Há diversos pontos de partida possíveis para analisarmos a História da América Latina e suas reverberações na atualidade. Na presente edição de Conexão FEPAL o entrelaçamento de imagens e textos se deu impulsionado pelo mal-estar da fibra estrutural que continua a tecer os confrontos nas relações humanas em nosso continente: o racismo.

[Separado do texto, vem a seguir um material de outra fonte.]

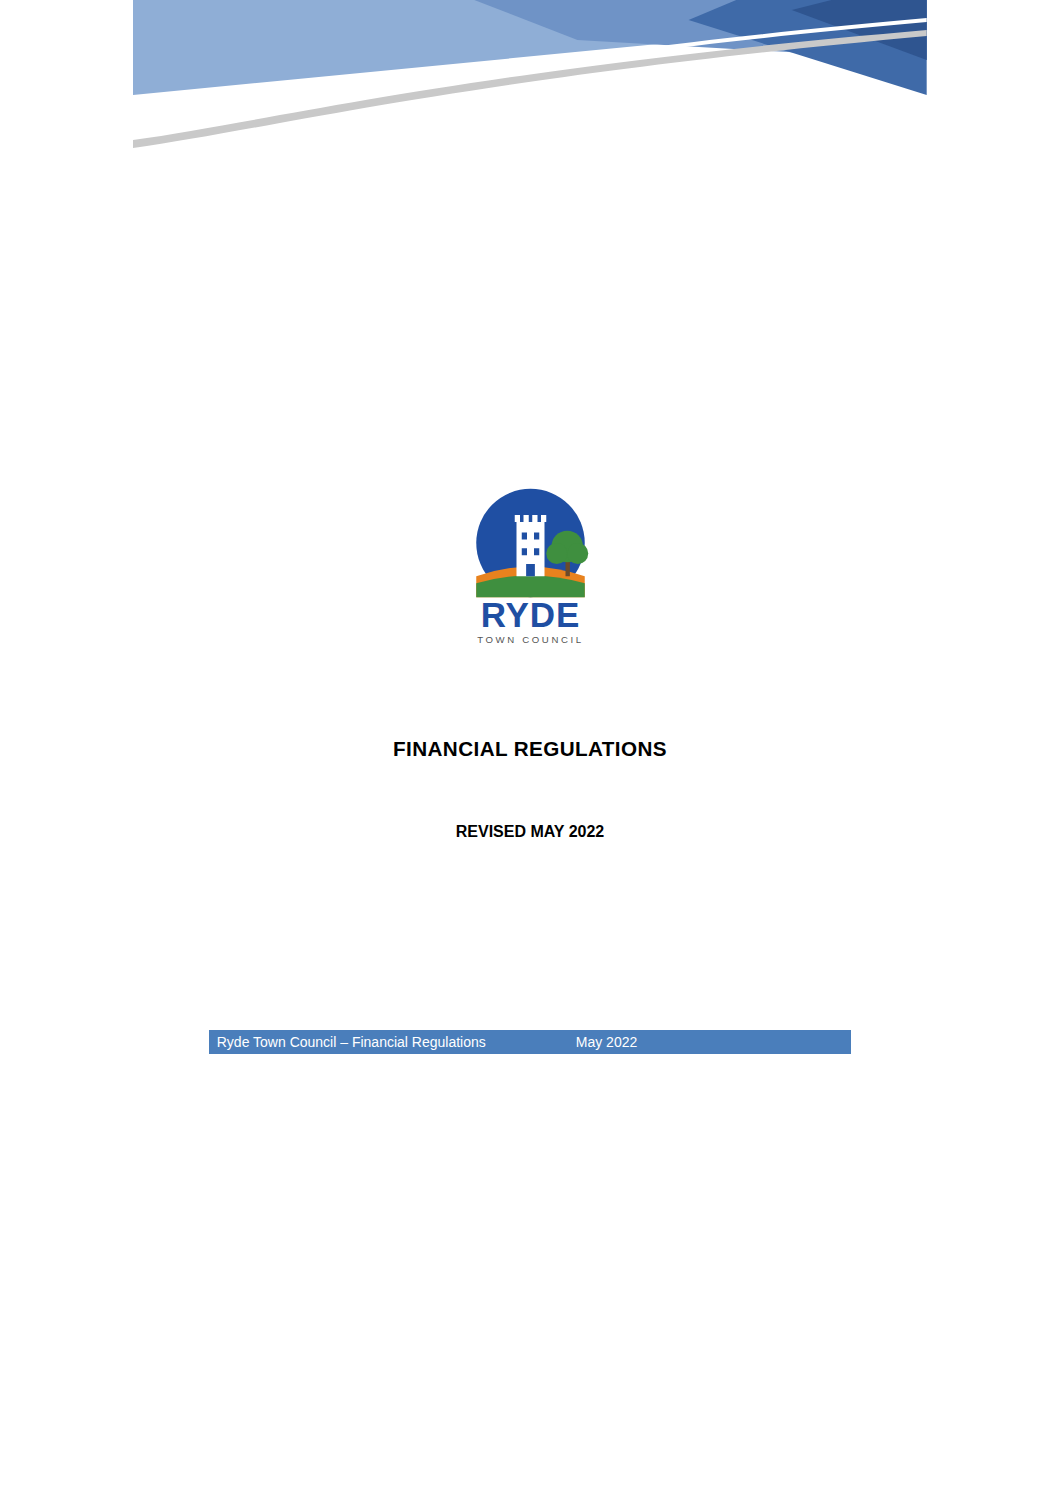RYDE TOWN COUNCIL
FINANCIAL REGULATIONS
REVISED MAY 2022
Ryde Town Council – Financial Regulations May 2022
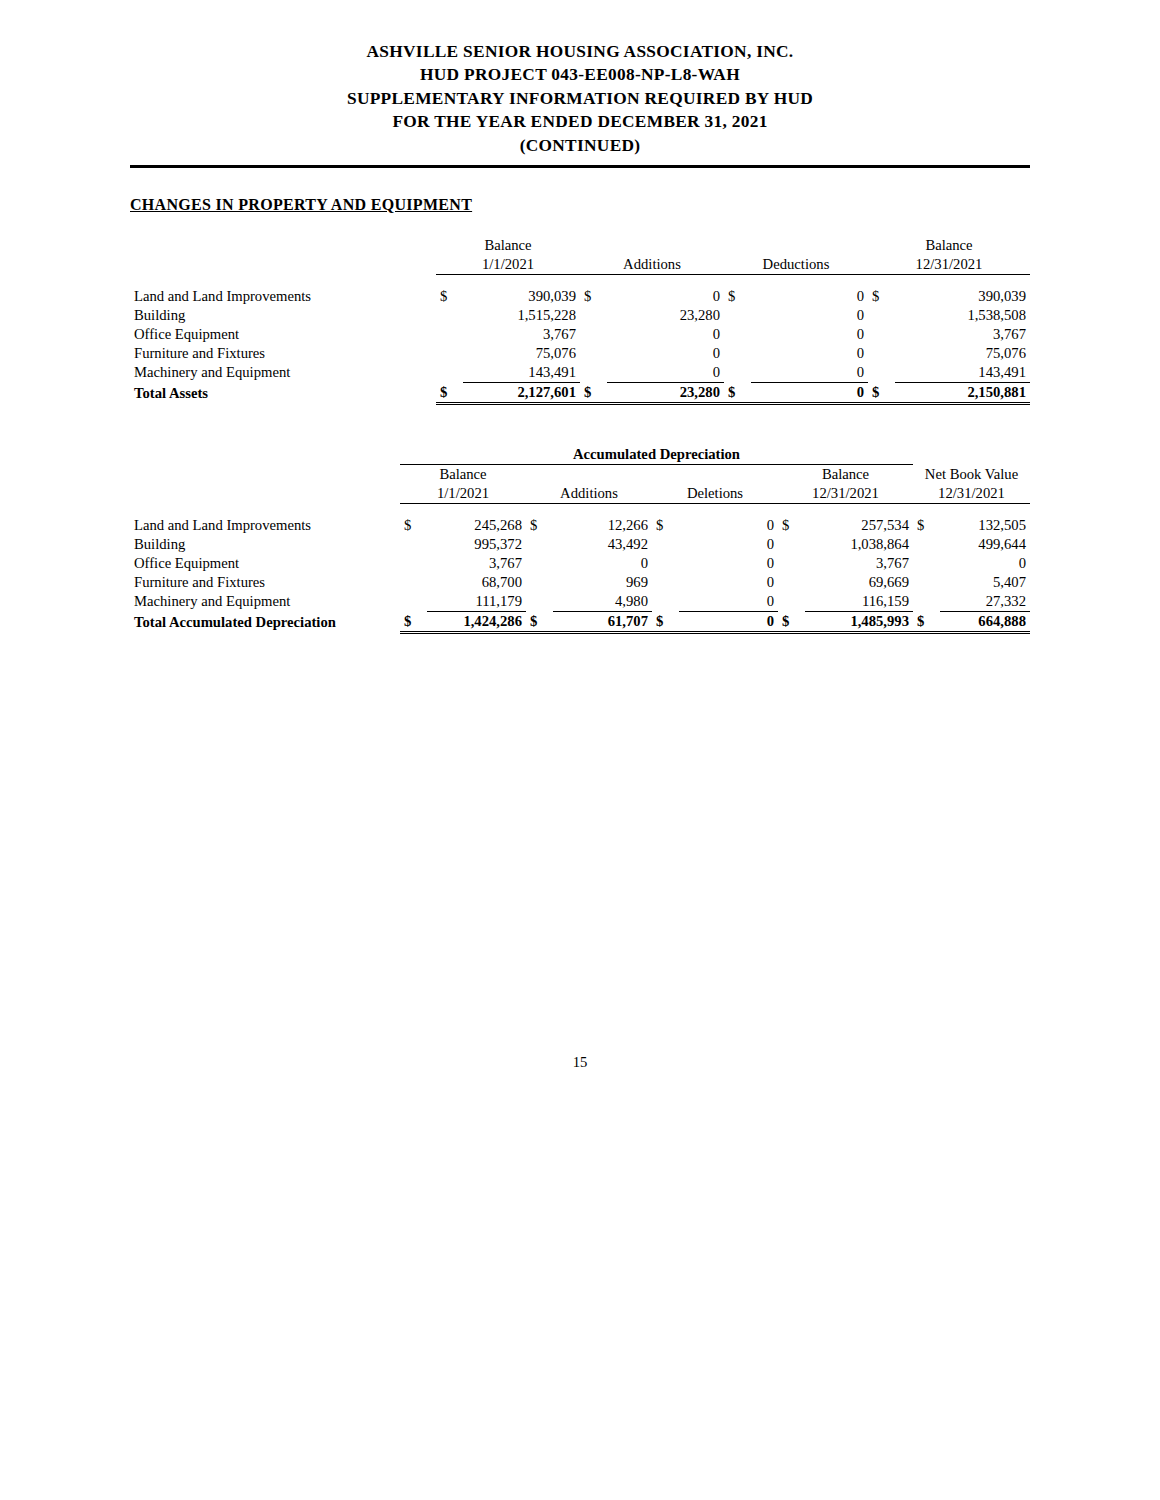ASHVILLE SENIOR HOUSING ASSOCIATION, INC.
HUD PROJECT 043-EE008-NP-L8-WAH
SUPPLEMENTARY INFORMATION REQUIRED BY HUD
FOR THE YEAR ENDED DECEMBER 31, 2021
(CONTINUED)
CHANGES IN PROPERTY AND EQUIPMENT
| | Balance | | | Balance |
| | 1/1/2021 | Additions | Deductions | 12/31/2021 |
| Land and Land Improvements | $ | 390,039 | $ | 0 | $ | 0 | $ | 390,039 |
| Building | | 1,515,228 | | 23,280 | | 0 | | 1,538,508 |
| Office Equipment | | 3,767 | | 0 | | 0 | | 3,767 |
| Furniture and Fixtures | | 75,076 | | 0 | | 0 | | 75,076 |
| Machinery and Equipment | | 143,491 | | 0 | | 0 | | 143,491 |
| Total Assets | $ | 2,127,601 | $ | 23,280 | $ | 0 | $ | 2,150,881 |
| | Accumulated Depreciation | |
| | Balance | | | Balance | Net Book Value |
| | 1/1/2021 | Additions | Deletions | 12/31/2021 | 12/31/2021 |
| Land and Land Improvements | $ | 245,268 | $ | 12,266 | $ | 0 | $ | 257,534 | $ | 132,505 |
| Building | | 995,372 | | 43,492 | | 0 | | 1,038,864 | | 499,644 |
| Office Equipment | | 3,767 | | 0 | | 0 | | 3,767 | | 0 |
| Furniture and Fixtures | | 68,700 | | 969 | | 0 | | 69,669 | | 5,407 |
| Machinery and Equipment | | 111,179 | | 4,980 | | 0 | | 116,159 | | 27,332 |
| Total Accumulated Depreciation | $ | 1,424,286 | $ | 61,707 | $ | 0 | $ | 1,485,993 | $ | 664,888 |
15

Diferente do que acontece na maioria das instituições psicanalíticas, o campo da arte tem desconstruído narrativas eurocêntricas e aberto espaço para trabalhos de artistas indígenas, LGBTQIA+ e afrodescendentes. Muitos desses trabalhos contemporâneos confrontam a hegemonia branca, expõem a violência do racismo e dão ênfase à malha multifacetada, política e crítica dos movimentos organizados na luta por direitos. Para a capa dessa edição de Conexão FEPAL convidamos o artista rOnA (instagram: @ronaartista) para contribuir com seu trabalho. “No TerReiRO dE Yiá” é uma pintura desenvolvida com técnica mista: tinta acrílica, massa acrílica, lápis carvão e lápis pastel. Na obra observamos cores diversas, tons dourados e prateados, várias cabeças e olhares em soslaio representados. rOnA é um multiartista autodidata, e em seu desenvolvimento poético faz uma apropriação simbólica de festejos e religiosidades, como a Folia de Reis, o carnaval e o candomblé. Também elabora suas criações a partir de referenciais poéticos como oceanos e sonhos, sons e silêncios, infâncias e encantamentos. Inquieto, costuma dizer: “Arte pra mim é ação!”.

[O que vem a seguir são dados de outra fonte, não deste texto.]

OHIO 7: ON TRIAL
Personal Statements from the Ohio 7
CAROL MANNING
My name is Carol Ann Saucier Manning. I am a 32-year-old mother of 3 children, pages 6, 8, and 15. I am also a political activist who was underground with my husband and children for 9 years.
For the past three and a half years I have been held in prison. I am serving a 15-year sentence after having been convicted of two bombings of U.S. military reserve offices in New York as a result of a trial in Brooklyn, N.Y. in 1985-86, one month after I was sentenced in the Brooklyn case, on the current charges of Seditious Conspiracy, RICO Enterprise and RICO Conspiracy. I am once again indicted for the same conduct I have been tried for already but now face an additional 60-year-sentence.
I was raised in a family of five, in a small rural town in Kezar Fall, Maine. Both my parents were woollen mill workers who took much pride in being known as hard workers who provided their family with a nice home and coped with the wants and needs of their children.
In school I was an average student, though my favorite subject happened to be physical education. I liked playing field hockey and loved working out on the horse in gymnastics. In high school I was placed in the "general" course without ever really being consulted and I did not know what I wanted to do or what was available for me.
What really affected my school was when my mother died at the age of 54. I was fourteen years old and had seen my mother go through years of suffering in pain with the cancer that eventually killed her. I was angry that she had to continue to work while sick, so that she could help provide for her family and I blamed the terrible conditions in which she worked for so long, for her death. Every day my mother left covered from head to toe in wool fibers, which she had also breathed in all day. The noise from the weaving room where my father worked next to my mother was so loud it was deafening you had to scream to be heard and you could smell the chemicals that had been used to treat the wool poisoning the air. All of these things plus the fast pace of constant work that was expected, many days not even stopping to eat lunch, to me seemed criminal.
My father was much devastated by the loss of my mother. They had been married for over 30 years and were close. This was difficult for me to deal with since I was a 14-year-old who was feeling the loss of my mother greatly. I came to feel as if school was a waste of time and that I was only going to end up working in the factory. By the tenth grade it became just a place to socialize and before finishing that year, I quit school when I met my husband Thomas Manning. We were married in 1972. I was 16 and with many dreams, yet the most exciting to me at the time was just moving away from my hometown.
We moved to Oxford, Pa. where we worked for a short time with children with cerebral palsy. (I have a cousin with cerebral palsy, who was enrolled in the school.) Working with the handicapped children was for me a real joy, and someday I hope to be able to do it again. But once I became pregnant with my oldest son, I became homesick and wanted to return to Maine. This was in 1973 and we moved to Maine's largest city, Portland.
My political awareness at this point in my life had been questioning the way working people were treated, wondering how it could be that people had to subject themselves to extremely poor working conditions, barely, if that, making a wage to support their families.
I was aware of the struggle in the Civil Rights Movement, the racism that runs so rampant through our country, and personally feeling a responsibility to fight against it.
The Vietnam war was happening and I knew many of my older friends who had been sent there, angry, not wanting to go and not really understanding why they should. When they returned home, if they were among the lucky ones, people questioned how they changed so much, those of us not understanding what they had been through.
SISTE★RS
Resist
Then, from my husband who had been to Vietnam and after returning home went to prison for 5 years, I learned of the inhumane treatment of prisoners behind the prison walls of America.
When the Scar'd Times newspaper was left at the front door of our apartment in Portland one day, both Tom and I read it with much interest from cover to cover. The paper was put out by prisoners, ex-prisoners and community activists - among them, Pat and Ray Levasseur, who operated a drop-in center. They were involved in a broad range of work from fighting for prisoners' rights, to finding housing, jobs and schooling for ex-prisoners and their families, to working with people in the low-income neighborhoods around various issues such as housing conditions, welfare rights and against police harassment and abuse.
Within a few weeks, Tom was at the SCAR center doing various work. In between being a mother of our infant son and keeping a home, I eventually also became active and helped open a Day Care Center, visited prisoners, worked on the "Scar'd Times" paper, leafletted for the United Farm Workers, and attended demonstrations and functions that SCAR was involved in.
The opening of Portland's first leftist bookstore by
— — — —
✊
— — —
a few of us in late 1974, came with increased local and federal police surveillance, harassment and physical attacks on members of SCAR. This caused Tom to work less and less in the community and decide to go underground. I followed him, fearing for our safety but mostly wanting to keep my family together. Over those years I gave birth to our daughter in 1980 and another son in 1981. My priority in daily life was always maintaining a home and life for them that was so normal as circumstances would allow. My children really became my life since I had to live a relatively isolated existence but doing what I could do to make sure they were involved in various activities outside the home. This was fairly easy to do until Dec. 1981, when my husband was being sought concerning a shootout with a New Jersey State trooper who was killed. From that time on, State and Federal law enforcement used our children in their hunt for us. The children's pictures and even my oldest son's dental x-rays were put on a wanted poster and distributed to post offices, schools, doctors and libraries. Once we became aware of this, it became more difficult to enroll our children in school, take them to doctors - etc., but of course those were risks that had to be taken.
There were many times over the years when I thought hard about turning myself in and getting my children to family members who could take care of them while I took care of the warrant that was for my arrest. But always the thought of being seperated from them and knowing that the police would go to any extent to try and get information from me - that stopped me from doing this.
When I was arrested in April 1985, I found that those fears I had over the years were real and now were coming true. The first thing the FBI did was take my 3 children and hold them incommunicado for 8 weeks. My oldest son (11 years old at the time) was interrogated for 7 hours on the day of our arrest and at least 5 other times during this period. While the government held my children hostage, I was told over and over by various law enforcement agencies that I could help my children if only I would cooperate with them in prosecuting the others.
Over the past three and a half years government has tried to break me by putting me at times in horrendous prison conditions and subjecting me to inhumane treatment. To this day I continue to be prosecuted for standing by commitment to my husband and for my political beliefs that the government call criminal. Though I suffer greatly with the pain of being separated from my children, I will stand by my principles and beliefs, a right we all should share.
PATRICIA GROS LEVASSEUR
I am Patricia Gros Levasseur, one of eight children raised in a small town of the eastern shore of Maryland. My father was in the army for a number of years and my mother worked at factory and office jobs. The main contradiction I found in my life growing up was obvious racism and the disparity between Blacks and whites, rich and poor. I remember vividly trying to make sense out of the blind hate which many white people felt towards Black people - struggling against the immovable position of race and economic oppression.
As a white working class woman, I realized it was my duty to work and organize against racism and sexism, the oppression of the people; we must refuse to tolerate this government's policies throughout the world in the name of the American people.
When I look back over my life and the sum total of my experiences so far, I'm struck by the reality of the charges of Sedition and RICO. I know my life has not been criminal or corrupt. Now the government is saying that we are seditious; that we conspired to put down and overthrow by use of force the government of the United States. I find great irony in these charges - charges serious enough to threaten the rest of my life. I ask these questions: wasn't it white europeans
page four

Se a ação dá a tônica do fazer artístico, em nosso meio psicanalítico ainda é incipiente o reconhecimento do legado cultural africano e indígena. Estamos ainda impregnados da perspectiva colonial universal branca? Estamos cegos para a composição de nossas histórias plurais?

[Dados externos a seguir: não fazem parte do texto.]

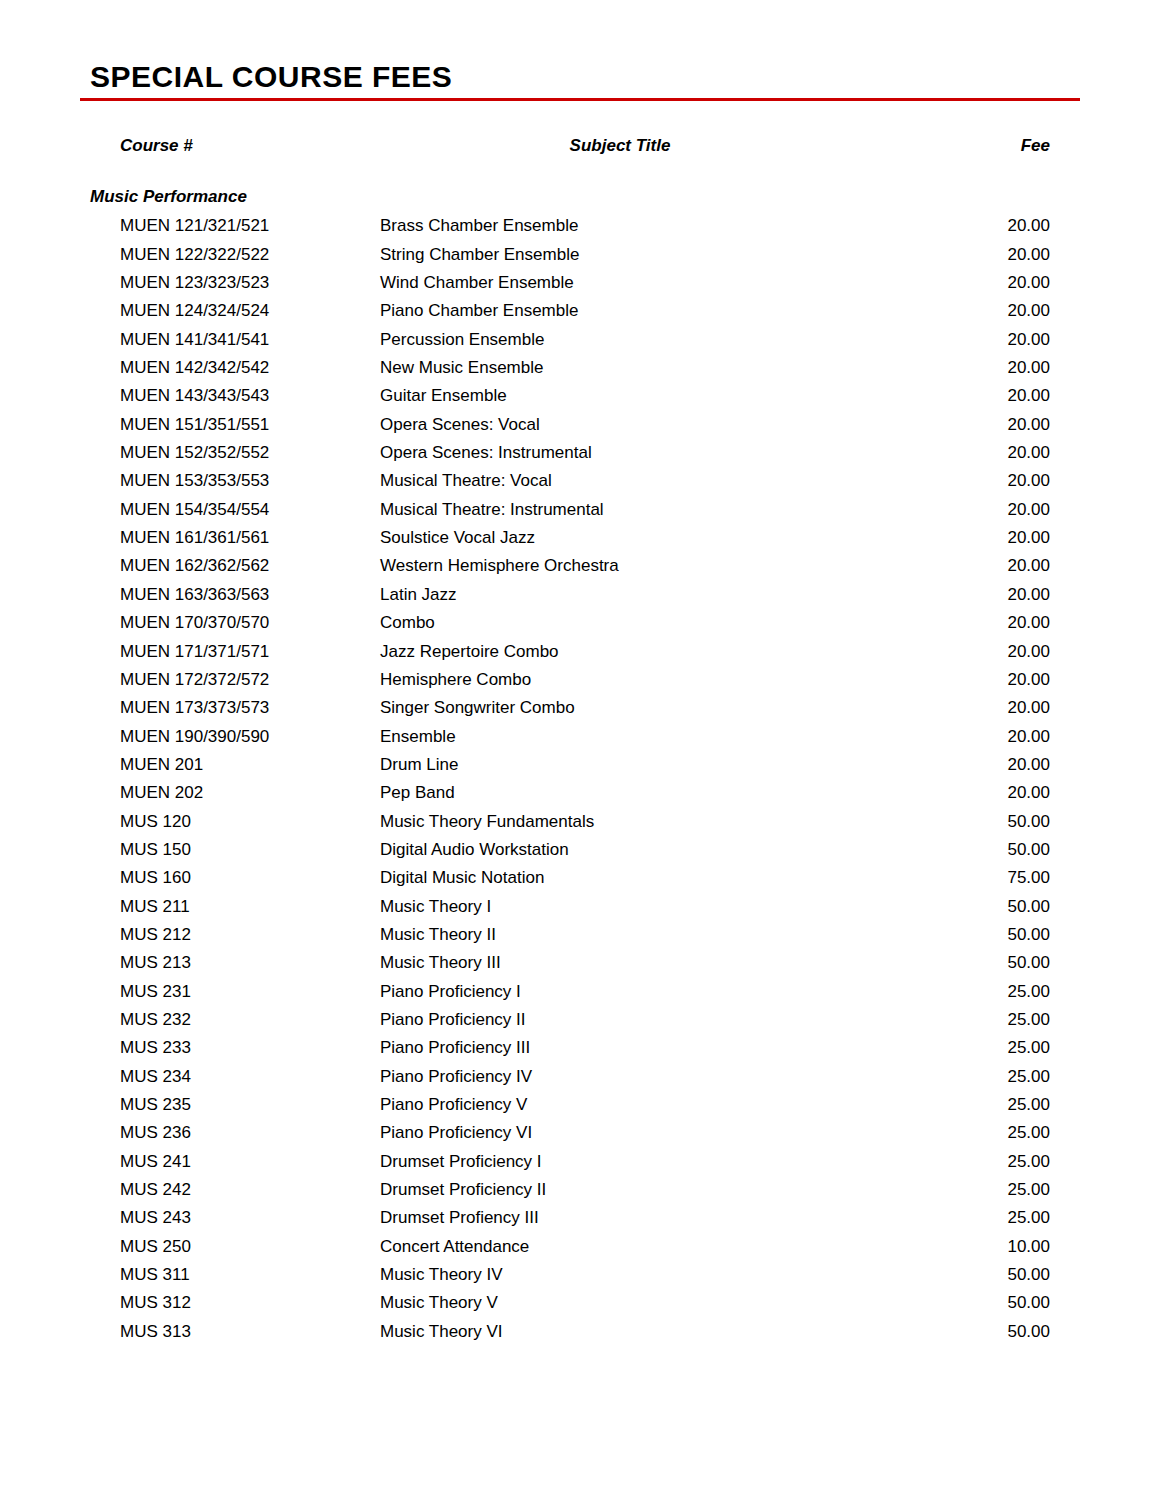SPECIAL COURSE FEES
| Course # | Subject Title | Fee |
| --- | --- | --- |
| Music Performance |
| MUEN 121/321/521 | Brass Chamber Ensemble | 20.00 |
| MUEN 122/322/522 | String Chamber Ensemble | 20.00 |
| MUEN 123/323/523 | Wind Chamber Ensemble | 20.00 |
| MUEN 124/324/524 | Piano Chamber Ensemble | 20.00 |
| MUEN 141/341/541 | Percussion Ensemble | 20.00 |
| MUEN 142/342/542 | New Music Ensemble | 20.00 |
| MUEN 143/343/543 | Guitar Ensemble | 20.00 |
| MUEN 151/351/551 | Opera Scenes: Vocal | 20.00 |
| MUEN 152/352/552 | Opera Scenes: Instrumental | 20.00 |
| MUEN 153/353/553 | Musical Theatre: Vocal | 20.00 |
| MUEN 154/354/554 | Musical Theatre: Instrumental | 20.00 |
| MUEN 161/361/561 | Soulstice Vocal Jazz | 20.00 |
| MUEN 162/362/562 | Western Hemisphere Orchestra | 20.00 |
| MUEN 163/363/563 | Latin Jazz | 20.00 |
| MUEN 170/370/570 | Combo | 20.00 |
| MUEN 171/371/571 | Jazz Repertoire Combo | 20.00 |
| MUEN 172/372/572 | Hemisphere Combo | 20.00 |
| MUEN 173/373/573 | Singer Songwriter Combo | 20.00 |
| MUEN 190/390/590 | Ensemble | 20.00 |
| MUEN 201 | Drum Line | 20.00 |
| MUEN 202 | Pep Band | 20.00 |
| MUS 120 | Music Theory Fundamentals | 50.00 |
| MUS 150 | Digital Audio Workstation | 50.00 |
| MUS 160 | Digital Music Notation | 75.00 |
| MUS 211 | Music Theory I | 50.00 |
| MUS 212 | Music Theory II | 50.00 |
| MUS 213 | Music Theory III | 50.00 |
| MUS 231 | Piano Proficiency I | 25.00 |
| MUS 232 | Piano Proficiency II | 25.00 |
| MUS 233 | Piano Proficiency III | 25.00 |
| MUS 234 | Piano Proficiency IV | 25.00 |
| MUS 235 | Piano Proficiency V | 25.00 |
| MUS 236 | Piano Proficiency VI | 25.00 |
| MUS 241 | Drumset Proficiency I | 25.00 |
| MUS 242 | Drumset Proficiency II | 25.00 |
| MUS 243 | Drumset Profiency III | 25.00 |
| MUS 250 | Concert Attendance | 10.00 |
| MUS 311 | Music Theory IV | 50.00 |
| MUS 312 | Music Theory V | 50.00 |
| MUS 313 | Music Theory VI | 50.00 |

Nossa proposta com essa edição é pensarmos o racismo, sobretudo como o racismo se manifesta nas instituições psicanalíticas e quais ações antirracistas estão ao nosso alcance implementar. Nos atuais debates acerca do tema aponta-se para a necessária tomada de consciência, por parte dos brancos, de seus privilégios e a adoção de posturas responsáveis e de reparação após séculos de exploração, violência e extermínio de negros e indígenas em nosso continente. As sequelas colonialistas e escravocratas estão diariamente presentes no racismo estrutural e deságuam, inevitavelmente, nas sociedades psicanalíticas, compostas por uma esmagadora maioria branca.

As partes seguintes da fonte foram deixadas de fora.